Alkohol ja, aber voll schuldfähig
Landgerichtsarzt Dr. Bruno Rieder steuert am Montag die mutmaßlichen Promillewerte der Beteiligten bei: Wahrscheinlich seien 1,47 beim syrischen Angeklagten, 0,69 beim irakischen und 1,3 Promille bei der Geschädigten. Bei den Angeklagten sieht der Landgerichtsarzt keine Beeinträchtigung der Tathandlungsmotivation. Kurz gesagt: Sie sind aus seiner Sicht voll schuldfähig.
Am Freitag, 14. Juli, ist ein weiterer Prozesstag angesetzt, der möglicherweise nicht der letzte bleibt. Zwar sind alle Zeugen gehört. Aber über manche Beweisanträge ist noch nicht entschieden, vielleicht kommen auch noch neue dazu. Das Gericht hat dem Wunsch der Verteidiger entsprochen, die Betreuungsakte des mutmaßlichen Opfers einsehen zu dürfen. Die 20-Jährige ist im Heim aufgewachsen und nahm zum Tatzeitpunkt Psychopharmaka.

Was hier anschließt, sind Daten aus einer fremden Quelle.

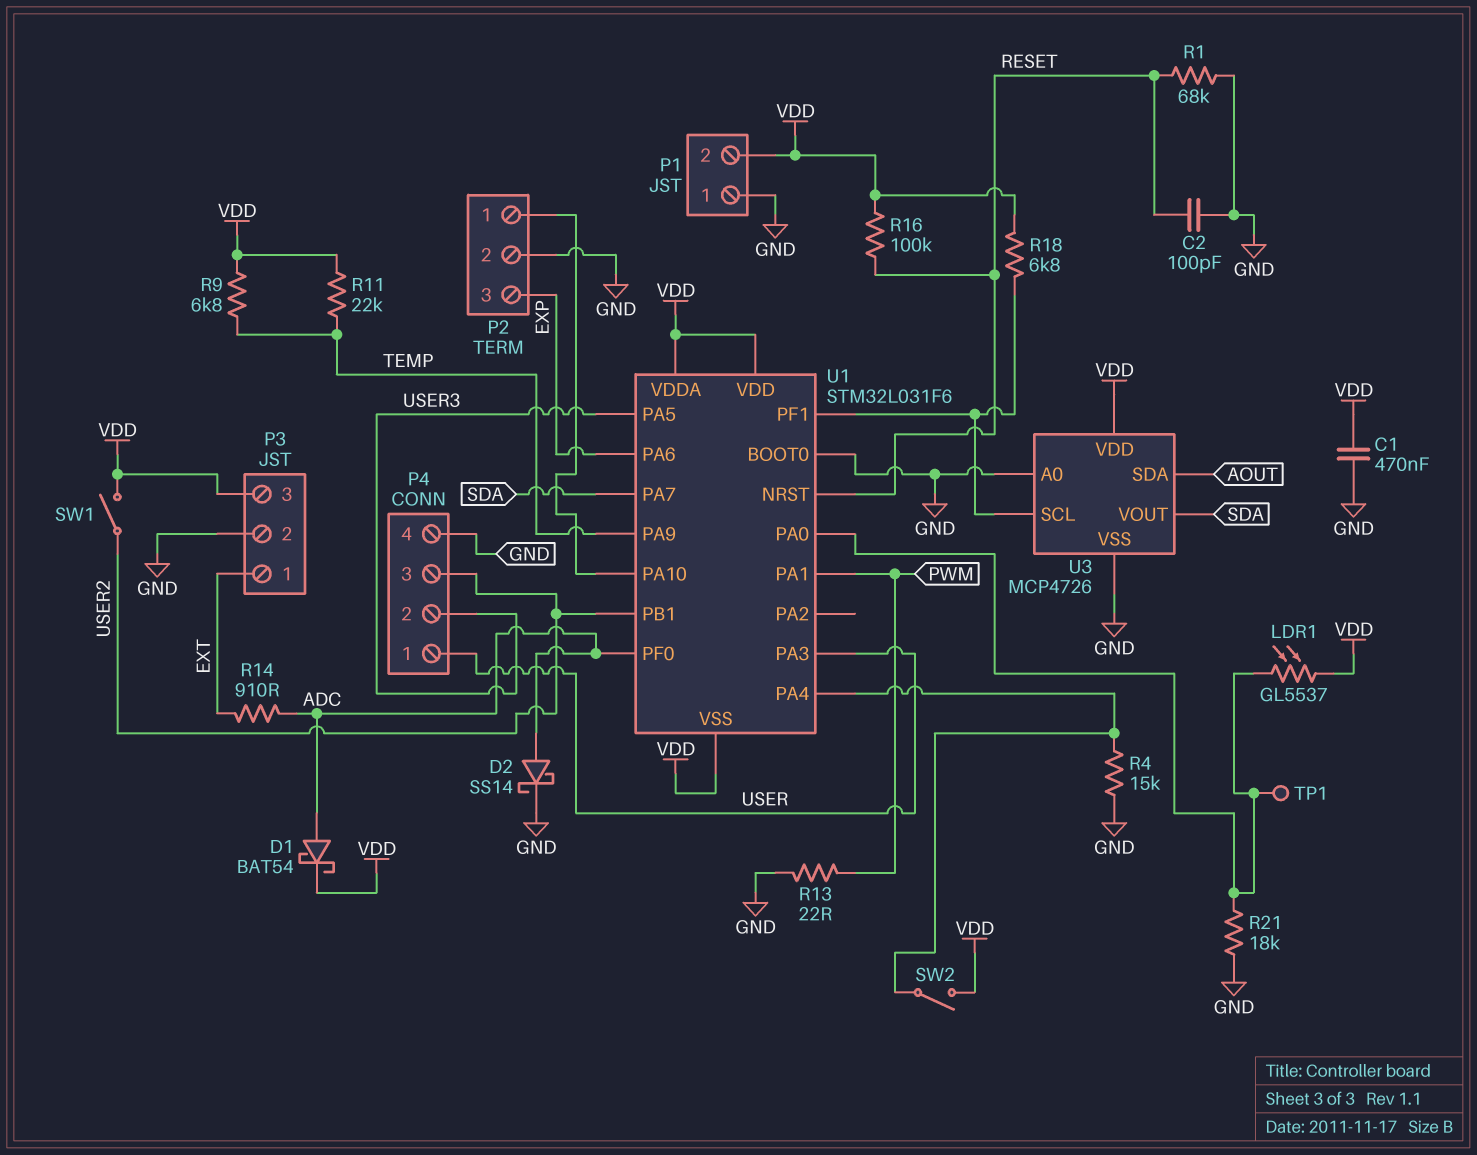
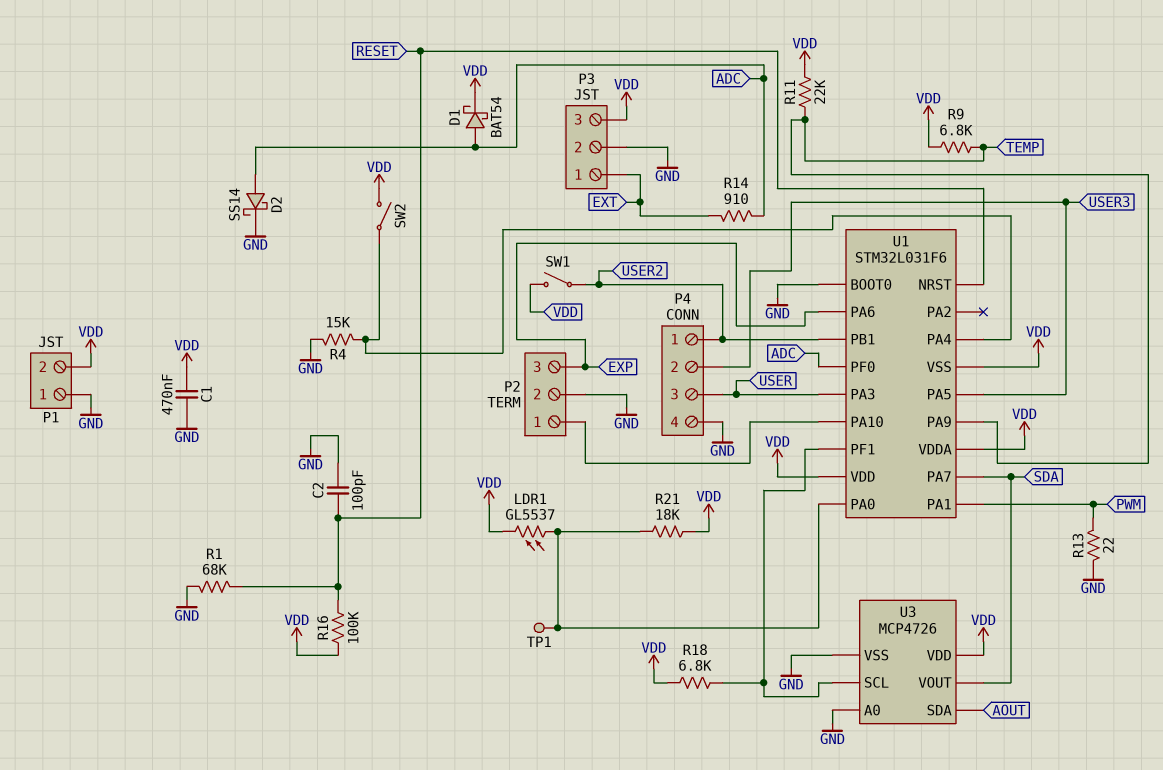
P4 pin 1: USER -> USER2
P4 pin 3: USER2 -> USER
R21: 18k (GND, U1/PA0) -> 18k (U1/PA0, VDD)

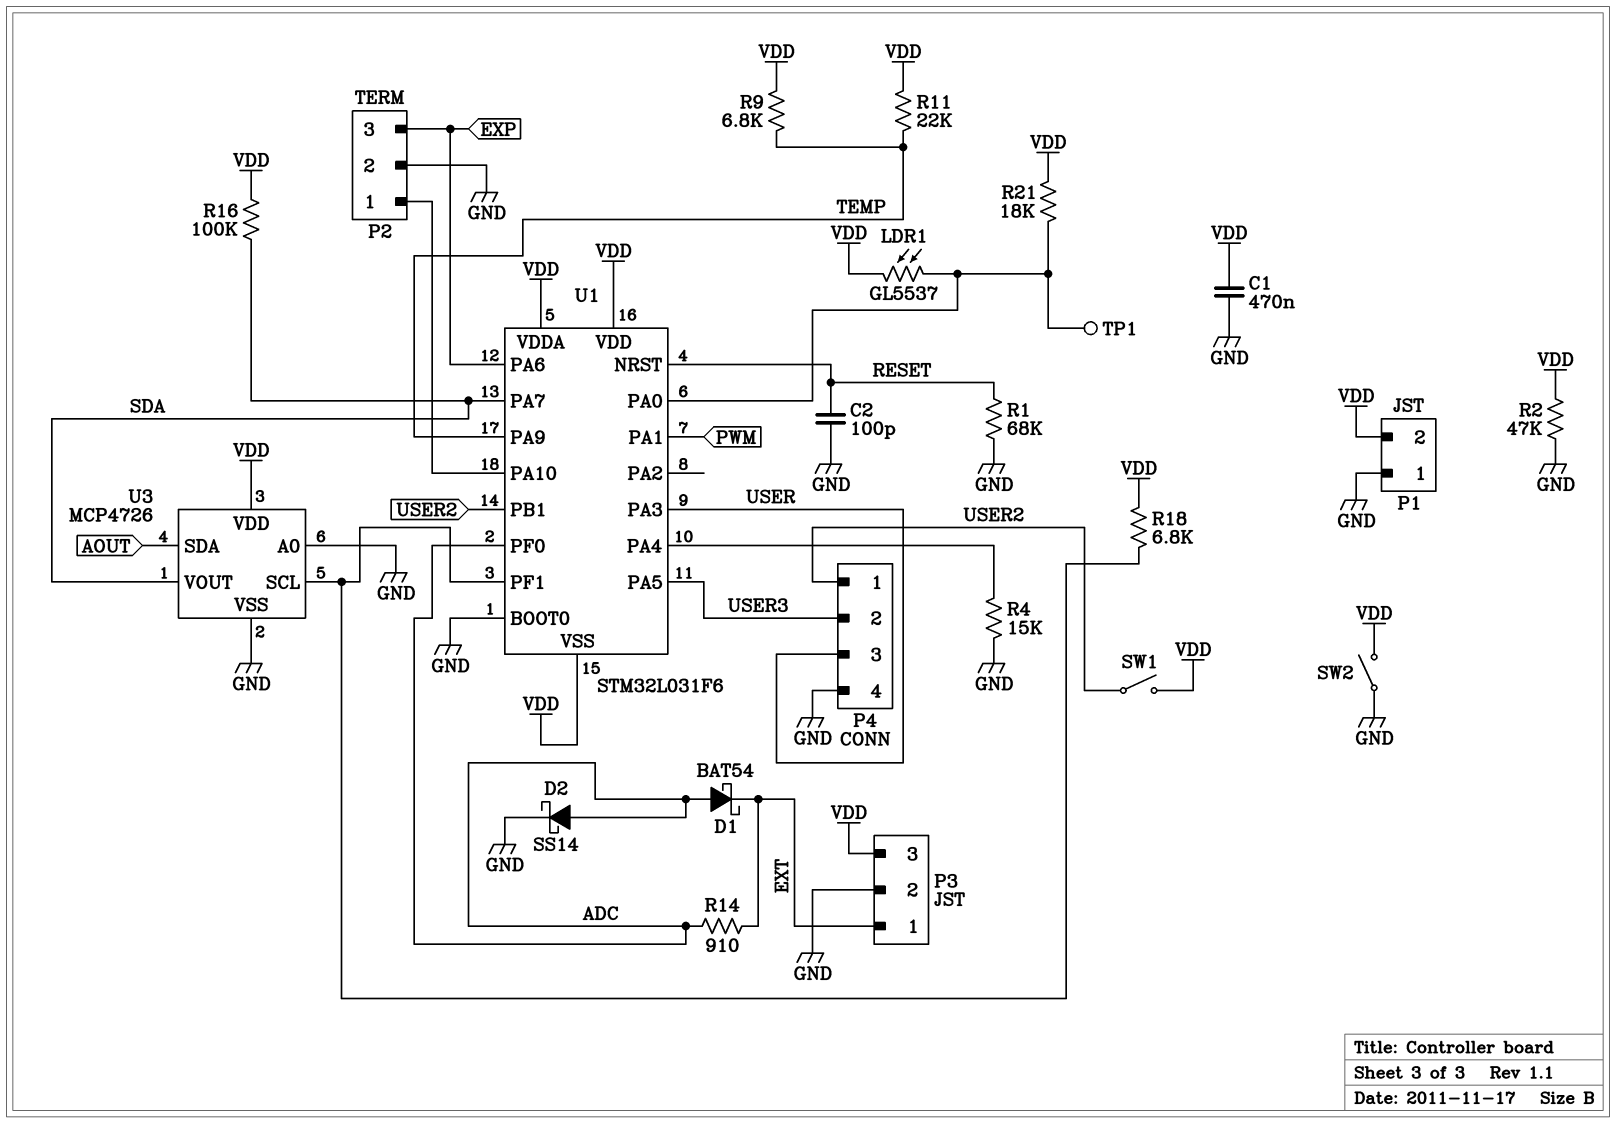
D1: schottky BAT54 (A ADC, K VDD) -> schottky BAT54 (A ADC, K EXT)
R2: none -> 47k (GND, VDD)
R13: 22 (GND, PWM) -> none
R16: 100k (RESET, VDD) -> 100k (SDA, VDD)
SW2: switch (U1/PA4, VDD) -> switch (GND, VDD)

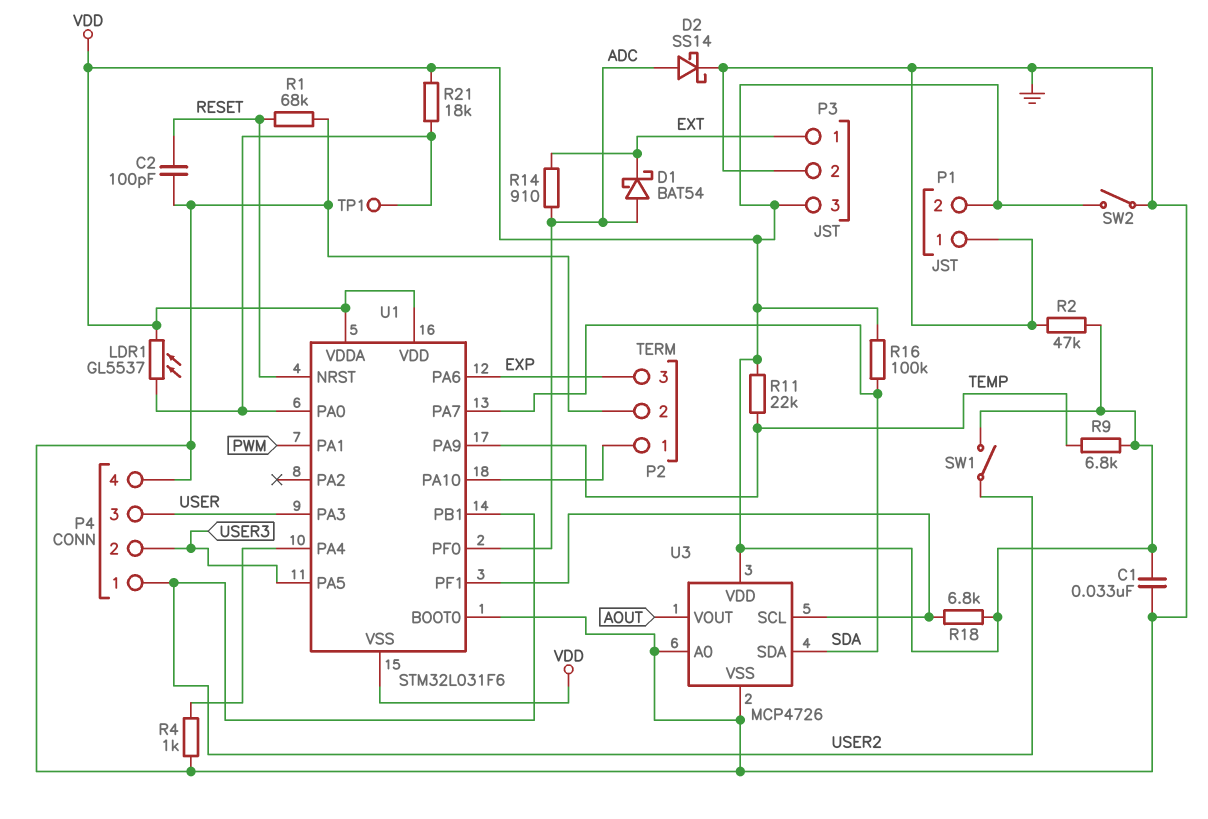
C1: 470nF (GND, VDD) -> 33nF (GND, VDD)
R4: 15k (GND, U1/PA4) -> 1k (GND, U1/PA4)
U3 pin SDA: AOUT -> SDA
U3 pin VOUT: SDA -> AOUT

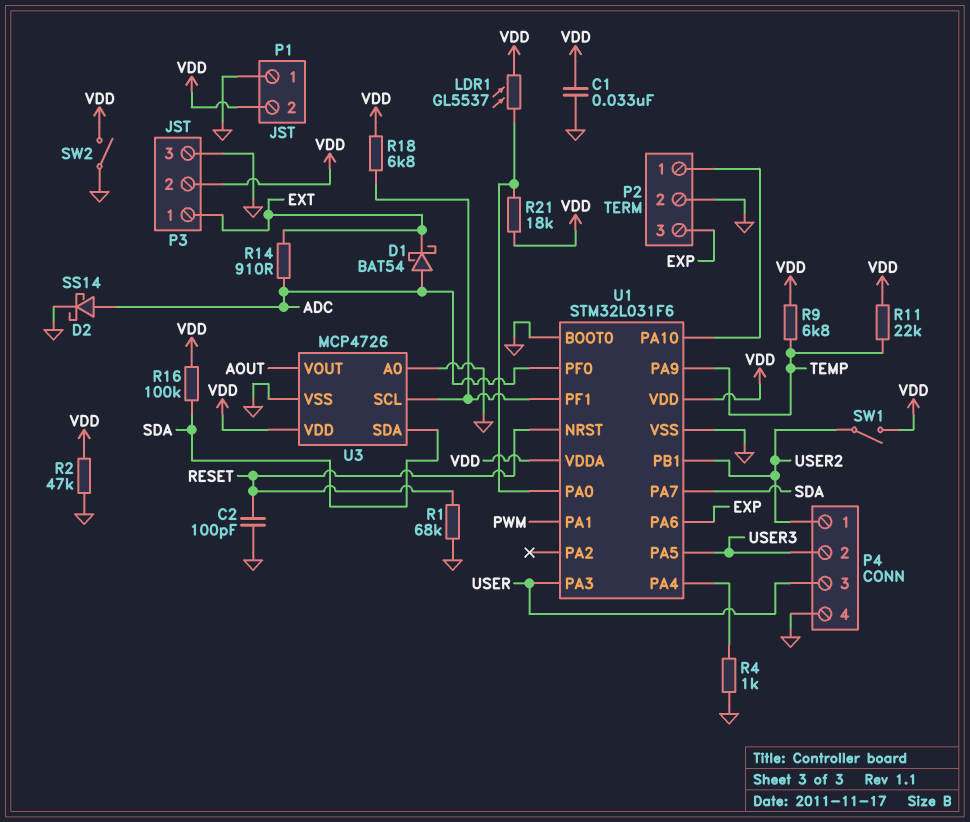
P3 pin 2: GND -> VDD
P3 pin 3: VDD -> GND
TP1: test point (U1/PA0) -> none
U1 pin VSS: VDD -> GND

Ein Befangenheitsantrag gegen das Gericht ist inzwischen von einer anderen Strafkammer des Landgerichts unter Vorsitz von Richter Thomas Hys zurückgewiesen worden. Für Verteidiger Dominic Kriegel war schon am ersten Verhandlungstag der Eindruck entstanden, das Gericht habe über die Schuld der Angeklagten längst entschieden.